Raul Castro has urged young Cubans to expose the government’s shortcomings in providing adequate food, transportation and housing.

The idea of giving idle land to farmers has been floated for the first time since private estates were nationalized in the 1960s.

Havana authorities also have proposed compensating Cuban employees of foreign companies in hard currency, in a land where Fidel Castro has long fought the dollar’s encroachment because of the class division it inflicts between those who have convertible money and those who don’t.

But the most radical transition might come as soon as this spring, with Castro, 81, hinting that he might relinquish the Cuban presidency after 49 years as supreme leader of the Marxist-Leninist state he created.

In a letter read on state-run television in late December, Castro caused a stir by saying he wouldn’t “cling to positions” or “obstruct the path of younger people” aspiring to lead Cuba.

He didn’t demur when his name was again included on the slate of Communist Party candidates for the National Assembly to be rubber-stamped in an election today.

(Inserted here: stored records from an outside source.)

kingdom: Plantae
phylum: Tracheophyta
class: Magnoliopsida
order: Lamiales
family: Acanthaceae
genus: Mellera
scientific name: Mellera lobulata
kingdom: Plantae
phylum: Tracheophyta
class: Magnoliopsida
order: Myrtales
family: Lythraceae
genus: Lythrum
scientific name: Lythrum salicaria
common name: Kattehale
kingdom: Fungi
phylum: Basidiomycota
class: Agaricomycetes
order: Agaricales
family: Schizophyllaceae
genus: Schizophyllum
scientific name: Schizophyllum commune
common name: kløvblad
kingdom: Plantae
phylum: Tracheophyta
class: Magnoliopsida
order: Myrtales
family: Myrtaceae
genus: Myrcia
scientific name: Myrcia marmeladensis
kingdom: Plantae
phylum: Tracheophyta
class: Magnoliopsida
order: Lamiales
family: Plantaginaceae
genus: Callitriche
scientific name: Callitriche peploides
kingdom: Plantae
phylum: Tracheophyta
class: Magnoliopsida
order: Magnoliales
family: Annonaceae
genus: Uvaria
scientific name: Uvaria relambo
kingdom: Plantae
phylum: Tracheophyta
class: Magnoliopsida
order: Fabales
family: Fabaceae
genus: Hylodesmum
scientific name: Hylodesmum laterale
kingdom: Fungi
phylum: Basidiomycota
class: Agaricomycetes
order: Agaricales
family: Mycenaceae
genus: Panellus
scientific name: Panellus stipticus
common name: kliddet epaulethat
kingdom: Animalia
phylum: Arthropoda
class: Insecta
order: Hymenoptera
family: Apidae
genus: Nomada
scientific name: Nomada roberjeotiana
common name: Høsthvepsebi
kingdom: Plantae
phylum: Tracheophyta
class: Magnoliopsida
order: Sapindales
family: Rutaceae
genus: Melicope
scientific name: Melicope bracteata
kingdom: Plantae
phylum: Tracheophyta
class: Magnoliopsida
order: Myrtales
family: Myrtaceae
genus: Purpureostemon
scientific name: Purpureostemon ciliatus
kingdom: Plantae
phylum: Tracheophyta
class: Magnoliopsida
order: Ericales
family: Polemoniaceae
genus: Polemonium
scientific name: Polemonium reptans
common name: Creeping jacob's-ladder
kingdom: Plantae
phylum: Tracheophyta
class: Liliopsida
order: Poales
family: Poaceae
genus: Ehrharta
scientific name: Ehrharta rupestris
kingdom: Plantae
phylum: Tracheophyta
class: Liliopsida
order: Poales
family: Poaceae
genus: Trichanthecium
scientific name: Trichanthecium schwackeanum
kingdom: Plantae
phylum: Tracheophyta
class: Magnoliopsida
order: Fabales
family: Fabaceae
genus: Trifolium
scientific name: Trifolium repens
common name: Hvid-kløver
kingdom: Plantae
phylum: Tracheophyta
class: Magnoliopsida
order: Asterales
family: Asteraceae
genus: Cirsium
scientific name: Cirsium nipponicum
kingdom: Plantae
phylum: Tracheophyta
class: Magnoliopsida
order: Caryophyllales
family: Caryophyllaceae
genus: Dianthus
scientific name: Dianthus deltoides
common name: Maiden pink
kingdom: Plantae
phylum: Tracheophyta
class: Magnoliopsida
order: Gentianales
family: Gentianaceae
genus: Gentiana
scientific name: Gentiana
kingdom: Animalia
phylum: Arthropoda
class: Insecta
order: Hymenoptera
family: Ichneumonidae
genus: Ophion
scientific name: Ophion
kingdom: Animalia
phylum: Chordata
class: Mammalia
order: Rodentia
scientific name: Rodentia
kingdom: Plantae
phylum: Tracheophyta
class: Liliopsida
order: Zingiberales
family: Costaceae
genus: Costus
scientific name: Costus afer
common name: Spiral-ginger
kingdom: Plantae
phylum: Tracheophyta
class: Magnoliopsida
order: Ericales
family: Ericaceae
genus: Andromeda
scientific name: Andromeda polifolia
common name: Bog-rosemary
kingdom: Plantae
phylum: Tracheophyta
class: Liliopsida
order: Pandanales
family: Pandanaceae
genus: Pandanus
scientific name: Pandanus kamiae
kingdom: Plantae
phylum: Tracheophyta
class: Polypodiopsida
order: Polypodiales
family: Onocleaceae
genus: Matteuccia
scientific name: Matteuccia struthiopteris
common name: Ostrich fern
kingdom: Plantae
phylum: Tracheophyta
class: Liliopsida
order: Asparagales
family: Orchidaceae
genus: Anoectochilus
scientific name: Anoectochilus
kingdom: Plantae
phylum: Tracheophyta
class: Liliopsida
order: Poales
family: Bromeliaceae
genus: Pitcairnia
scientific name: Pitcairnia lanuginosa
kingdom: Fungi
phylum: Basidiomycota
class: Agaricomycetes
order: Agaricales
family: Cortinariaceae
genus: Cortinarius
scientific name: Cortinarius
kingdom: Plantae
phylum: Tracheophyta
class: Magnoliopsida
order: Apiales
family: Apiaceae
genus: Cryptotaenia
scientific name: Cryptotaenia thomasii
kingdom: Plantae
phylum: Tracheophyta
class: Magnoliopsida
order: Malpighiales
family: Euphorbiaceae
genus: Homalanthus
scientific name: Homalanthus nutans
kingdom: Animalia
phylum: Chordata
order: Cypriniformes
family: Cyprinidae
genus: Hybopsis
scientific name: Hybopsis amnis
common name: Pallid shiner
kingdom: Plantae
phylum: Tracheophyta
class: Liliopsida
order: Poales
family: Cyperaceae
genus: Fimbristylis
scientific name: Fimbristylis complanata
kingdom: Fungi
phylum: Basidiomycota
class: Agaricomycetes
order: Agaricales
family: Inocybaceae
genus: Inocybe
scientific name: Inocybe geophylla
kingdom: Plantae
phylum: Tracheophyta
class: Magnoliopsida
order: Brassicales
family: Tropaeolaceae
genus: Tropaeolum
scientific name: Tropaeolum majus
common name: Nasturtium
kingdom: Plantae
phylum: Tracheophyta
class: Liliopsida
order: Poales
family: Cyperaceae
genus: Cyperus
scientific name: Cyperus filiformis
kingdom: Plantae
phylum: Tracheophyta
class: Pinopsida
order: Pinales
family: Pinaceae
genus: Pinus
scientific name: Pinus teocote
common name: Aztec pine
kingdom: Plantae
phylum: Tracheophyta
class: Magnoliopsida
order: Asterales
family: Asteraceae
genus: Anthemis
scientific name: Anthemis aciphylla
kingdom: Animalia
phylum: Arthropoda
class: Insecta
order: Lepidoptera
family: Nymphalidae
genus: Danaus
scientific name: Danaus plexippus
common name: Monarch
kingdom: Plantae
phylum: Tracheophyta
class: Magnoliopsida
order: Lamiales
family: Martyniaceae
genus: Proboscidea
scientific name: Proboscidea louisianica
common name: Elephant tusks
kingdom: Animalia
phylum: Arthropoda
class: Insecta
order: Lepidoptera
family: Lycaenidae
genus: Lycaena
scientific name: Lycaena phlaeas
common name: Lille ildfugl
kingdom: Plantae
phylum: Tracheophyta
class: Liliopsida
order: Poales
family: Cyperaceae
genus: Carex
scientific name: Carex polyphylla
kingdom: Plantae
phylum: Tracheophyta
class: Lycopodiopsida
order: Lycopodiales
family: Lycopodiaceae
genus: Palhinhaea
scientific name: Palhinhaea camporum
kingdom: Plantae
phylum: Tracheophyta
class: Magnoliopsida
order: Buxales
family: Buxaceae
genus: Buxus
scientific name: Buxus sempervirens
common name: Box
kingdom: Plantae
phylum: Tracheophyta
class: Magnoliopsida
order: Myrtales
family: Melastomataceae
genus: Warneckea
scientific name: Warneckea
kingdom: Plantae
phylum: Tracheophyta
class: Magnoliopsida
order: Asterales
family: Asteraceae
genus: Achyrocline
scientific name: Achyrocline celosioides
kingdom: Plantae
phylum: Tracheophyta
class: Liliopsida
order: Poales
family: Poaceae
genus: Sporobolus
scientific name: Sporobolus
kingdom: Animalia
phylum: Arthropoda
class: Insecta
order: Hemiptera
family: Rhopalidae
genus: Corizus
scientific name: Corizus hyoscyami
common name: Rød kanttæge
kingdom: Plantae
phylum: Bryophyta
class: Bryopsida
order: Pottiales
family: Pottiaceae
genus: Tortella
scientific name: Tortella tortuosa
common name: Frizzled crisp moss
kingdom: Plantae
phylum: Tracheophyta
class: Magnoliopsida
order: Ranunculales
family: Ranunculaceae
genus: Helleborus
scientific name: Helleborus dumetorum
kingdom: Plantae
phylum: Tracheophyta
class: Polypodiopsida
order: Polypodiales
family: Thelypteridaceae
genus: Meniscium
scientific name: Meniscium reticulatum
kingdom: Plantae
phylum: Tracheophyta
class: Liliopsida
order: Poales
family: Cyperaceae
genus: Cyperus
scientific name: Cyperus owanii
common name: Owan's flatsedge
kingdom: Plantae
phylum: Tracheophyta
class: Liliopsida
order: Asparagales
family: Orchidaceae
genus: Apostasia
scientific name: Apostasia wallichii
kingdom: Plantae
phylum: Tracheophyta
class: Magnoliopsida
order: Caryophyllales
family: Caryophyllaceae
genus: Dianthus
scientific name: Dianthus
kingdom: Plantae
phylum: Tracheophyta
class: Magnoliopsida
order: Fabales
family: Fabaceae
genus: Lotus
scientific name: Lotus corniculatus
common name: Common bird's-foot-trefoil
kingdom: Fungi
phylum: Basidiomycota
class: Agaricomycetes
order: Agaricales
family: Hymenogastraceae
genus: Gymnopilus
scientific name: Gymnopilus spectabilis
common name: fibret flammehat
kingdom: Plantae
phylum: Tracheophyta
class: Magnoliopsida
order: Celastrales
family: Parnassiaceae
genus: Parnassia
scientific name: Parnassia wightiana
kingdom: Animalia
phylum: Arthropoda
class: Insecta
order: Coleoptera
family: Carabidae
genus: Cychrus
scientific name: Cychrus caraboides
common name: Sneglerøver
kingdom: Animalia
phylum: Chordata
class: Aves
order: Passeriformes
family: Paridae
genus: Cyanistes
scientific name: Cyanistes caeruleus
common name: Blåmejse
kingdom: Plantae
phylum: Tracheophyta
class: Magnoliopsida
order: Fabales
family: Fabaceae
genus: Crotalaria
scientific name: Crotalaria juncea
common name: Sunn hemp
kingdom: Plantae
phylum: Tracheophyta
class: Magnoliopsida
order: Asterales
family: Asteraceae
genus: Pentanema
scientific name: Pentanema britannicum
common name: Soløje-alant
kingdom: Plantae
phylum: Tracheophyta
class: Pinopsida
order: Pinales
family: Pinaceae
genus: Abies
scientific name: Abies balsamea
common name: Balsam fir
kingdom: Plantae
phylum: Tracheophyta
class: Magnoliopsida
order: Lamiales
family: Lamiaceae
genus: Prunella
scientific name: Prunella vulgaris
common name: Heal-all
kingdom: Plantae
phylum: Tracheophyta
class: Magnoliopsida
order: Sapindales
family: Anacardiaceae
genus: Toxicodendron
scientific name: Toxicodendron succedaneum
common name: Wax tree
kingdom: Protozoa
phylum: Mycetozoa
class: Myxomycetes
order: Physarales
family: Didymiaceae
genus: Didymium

And after a two-hour meeting with the Cuban leader last week, Brazilian President Luiz Inacio Lula da Silva proclaimed Castro fit, lucid and “ready to take over his historic political role.”

But those familiar with the hierarchy predict Castro will take his seat in the National Assembly when it convenes in March but decline another five-year stint as head of state.

“I still think it’s significant that he made those comments about making way for the next generation,” said Sarah Stephens, head of the Center for Democracy in the Americas.